----- SEITENAUSZUG -----

Online-Verhalten mit sozialem Lesen üben

Dieser Text ist eine Übersetzung aus dem Englischen und entstand im Rahmen des Kurses „Online Safety“ der European Schoolnet Academy.

Motivation

Wir ermahnen unsere Kinder und Schüler zu vorsichtigem Verhalten, wenn sie Beiträge in sozialen Netzwerken veröffentlichen wollen. Gleichzeitig raten Experten Lehrpersonen, sich in sozialen Netzwerken zu engagieren, damit sie ein Verständnis entwickeln können, welchen Herausforderungen die junge Generation heute gegenübersteht. Dabei sprechen sie von Sexting, Sextortion, Bullying und Hate speech. Dann schaue ich mir meine eigenen Aktivitäten auf sozialen Netzwerken an (nicht Facebook und ähnliche). Netzwerke, in denen sich Menschen gegenseitig technische Hilfe leisten, Rat geben und Probleme lösen. In diesen Netzwerken sind die oben genannten Probleme kaum präsent. Daher gehe ich davon aus, dass die Probleme, mit denen einige Netzwerke kämpfen, durch eine alles andere als ideale Sozialisierung ihrer Mitglieder entstehen. Offensichtlich wissen diese Menschen nicht, wie man soziale Medien und das Internet dazu nutzt, mit anderen zu kommunizieren. Und genau dies möchte ich meinen Schülerinnen und Schülern beibringen.

Aber wie macht man das? Selbstverständlich können Richtlinien und Verhaltensregeln eine Hilfe sein, aber meistens bleiben sie abstrakt und sie werden nicht immer erfolgreich in die Praxis umgesetzt.

Technischer Hintergrund (hilfreich aber nicht notwendig)

-----

__ARBEITSAUFTRAG A__: Suche in den Einträgen jede Zeile heraus, in der die Zeichenfolge „point“ vorkommt, und schreibe diese Zeilen unverändert ab.

----- AUFGABENMATERIAL -----

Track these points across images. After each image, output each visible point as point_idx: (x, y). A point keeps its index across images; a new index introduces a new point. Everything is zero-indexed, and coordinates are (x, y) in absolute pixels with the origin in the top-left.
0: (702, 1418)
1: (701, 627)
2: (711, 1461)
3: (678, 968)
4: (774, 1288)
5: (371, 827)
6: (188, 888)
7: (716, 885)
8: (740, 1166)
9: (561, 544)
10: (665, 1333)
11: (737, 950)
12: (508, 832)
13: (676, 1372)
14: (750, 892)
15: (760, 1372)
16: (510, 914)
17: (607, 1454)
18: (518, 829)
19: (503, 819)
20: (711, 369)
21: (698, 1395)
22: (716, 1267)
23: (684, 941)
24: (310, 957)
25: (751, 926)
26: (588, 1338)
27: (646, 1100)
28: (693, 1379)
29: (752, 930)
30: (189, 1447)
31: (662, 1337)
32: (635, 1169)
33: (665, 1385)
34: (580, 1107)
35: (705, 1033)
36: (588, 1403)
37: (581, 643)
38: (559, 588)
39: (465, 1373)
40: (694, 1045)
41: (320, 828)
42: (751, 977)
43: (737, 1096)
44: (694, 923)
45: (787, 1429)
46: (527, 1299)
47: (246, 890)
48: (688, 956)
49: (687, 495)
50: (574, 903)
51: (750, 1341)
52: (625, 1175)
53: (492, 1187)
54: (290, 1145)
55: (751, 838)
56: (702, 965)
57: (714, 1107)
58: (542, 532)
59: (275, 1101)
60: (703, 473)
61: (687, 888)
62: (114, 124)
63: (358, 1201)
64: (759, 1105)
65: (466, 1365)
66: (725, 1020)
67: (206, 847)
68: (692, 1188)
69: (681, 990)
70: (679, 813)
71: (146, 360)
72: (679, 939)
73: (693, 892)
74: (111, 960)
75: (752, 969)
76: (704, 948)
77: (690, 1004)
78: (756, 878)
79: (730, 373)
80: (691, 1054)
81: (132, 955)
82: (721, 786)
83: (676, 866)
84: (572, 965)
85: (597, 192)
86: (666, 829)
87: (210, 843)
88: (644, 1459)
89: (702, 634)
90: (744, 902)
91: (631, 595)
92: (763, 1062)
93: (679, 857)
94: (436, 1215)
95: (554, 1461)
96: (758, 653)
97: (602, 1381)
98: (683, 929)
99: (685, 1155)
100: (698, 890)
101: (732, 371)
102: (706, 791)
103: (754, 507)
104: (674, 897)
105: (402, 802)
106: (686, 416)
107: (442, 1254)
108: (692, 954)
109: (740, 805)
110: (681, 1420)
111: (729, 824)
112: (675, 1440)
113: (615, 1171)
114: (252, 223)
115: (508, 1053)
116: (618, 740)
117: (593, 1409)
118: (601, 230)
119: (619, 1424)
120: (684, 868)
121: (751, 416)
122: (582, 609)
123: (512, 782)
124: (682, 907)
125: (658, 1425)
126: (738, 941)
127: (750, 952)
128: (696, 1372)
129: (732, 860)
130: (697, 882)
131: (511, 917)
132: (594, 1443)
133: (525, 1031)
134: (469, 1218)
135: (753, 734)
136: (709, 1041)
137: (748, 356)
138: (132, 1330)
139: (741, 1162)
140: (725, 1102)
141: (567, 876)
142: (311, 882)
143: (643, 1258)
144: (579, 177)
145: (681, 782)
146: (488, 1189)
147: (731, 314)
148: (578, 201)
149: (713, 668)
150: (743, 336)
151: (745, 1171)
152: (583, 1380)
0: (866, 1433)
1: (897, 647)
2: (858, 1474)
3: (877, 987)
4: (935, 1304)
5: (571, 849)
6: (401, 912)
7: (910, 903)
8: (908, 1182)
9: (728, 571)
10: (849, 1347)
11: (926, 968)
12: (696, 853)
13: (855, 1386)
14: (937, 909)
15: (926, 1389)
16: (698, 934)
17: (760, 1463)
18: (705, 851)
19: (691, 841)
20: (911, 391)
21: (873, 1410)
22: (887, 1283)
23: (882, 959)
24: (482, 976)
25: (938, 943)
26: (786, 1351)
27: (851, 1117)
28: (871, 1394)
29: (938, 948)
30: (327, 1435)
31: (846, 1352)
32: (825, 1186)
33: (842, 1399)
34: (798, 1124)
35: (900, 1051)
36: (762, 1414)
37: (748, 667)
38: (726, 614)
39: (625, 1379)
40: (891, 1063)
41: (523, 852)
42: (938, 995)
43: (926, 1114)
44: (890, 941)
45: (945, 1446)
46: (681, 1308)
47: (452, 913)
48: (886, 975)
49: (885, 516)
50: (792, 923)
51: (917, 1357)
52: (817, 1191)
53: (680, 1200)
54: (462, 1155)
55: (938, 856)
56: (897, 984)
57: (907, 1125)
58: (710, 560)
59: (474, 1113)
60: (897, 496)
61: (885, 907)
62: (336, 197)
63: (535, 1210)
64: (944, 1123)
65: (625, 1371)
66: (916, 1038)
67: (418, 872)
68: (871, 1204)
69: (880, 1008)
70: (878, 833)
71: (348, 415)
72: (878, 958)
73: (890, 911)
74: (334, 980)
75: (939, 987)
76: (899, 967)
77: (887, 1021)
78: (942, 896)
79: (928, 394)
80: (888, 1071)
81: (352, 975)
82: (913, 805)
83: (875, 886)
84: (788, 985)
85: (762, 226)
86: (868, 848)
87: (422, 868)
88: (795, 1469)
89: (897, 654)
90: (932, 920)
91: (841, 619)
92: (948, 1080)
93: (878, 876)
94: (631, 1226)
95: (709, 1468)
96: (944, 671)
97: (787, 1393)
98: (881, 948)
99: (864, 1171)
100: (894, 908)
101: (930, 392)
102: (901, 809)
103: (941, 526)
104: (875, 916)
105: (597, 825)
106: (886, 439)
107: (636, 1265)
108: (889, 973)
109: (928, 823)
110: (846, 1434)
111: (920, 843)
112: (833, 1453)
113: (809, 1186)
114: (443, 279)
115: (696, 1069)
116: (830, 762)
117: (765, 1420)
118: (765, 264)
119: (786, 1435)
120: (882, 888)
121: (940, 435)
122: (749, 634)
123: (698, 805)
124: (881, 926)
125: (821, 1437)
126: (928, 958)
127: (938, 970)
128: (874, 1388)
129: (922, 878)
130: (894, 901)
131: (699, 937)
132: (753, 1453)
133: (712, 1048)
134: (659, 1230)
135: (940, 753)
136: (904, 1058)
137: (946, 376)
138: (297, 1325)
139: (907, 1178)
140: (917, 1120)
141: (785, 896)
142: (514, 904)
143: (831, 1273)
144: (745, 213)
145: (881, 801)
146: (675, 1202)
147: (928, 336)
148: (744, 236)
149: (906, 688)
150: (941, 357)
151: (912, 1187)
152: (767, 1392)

-----

__ARBEITSAUFTRAG B__: Gib aus dem Text zum sozialen Lesen den Abschnitt von „Online-Verhalten mit sozialem“ bis „European Schoolnet Academy.“ wortgetreu aus.

__SCHRIFTLICHE LÖSUNG A__:
Track these points across images. After each image, output each visible point as point_idx: (x, y). A point keeps its index across images; a new index introduces a new point. Everything is zero-indexed, and coordinates are (x, y) in absolute pixels with the origin in the top-left.

__SCHRIFTLICHE LÖSUNG B__:
Online-Verhalten mit sozialem Lesen üben

Dieser Text ist eine Übersetzung aus dem Englischen und entstand im Rahmen des Kurses „Online Safety“ der European Schoolnet Academy.